* _EXERCISE DIRECTIONS_: Each line of the records that includes "browser" should be found and copied.

* _RAW DATA_:
========================================

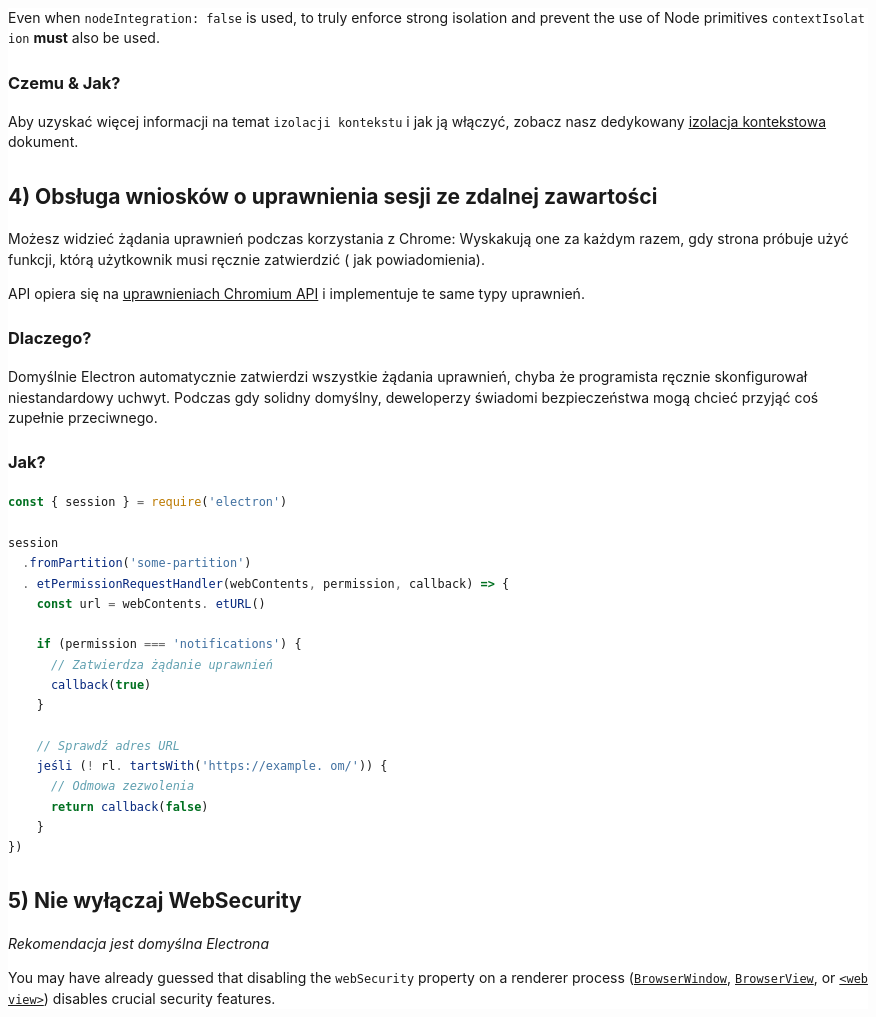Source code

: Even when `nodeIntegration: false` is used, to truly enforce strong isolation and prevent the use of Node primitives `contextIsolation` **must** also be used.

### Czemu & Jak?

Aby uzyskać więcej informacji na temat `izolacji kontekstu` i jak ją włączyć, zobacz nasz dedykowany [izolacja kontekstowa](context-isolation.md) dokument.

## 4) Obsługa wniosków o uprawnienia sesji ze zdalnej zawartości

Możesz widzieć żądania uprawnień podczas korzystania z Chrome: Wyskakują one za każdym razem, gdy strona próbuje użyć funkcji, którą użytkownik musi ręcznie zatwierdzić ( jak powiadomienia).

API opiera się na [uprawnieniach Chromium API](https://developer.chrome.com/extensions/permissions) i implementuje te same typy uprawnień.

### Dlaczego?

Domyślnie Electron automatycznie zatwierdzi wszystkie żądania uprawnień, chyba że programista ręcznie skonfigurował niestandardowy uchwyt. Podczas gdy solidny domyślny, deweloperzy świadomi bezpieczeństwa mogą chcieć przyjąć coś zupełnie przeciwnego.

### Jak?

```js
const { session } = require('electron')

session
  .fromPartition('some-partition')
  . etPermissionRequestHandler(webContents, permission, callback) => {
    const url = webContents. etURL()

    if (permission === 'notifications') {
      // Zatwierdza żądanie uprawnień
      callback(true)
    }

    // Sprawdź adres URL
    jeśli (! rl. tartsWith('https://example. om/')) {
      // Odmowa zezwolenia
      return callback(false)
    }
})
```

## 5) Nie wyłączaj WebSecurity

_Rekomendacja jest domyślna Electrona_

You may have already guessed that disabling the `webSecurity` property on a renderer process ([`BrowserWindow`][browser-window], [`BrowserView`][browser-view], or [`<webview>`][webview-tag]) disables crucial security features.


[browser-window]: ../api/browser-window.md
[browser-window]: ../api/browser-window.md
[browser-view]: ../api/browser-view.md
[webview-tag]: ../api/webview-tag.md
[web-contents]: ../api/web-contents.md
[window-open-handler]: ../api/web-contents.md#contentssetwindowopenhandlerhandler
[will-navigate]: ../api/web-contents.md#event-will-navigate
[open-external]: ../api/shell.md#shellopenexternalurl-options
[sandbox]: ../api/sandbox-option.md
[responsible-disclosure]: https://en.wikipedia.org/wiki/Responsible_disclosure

========================================

* _RESULT FOR THIS TASK_:
You may have already guessed that disabling the `webSecurity` property on a renderer process ([`BrowserWindow`][browser-window], [`BrowserView`][browser-view], or [`<webview>`][webview-tag]) disables crucial security features.
[browser-window]: ../api/browser-window.md
[browser-window]: ../api/browser-window.md
[browser-view]: ../api/browser-view.md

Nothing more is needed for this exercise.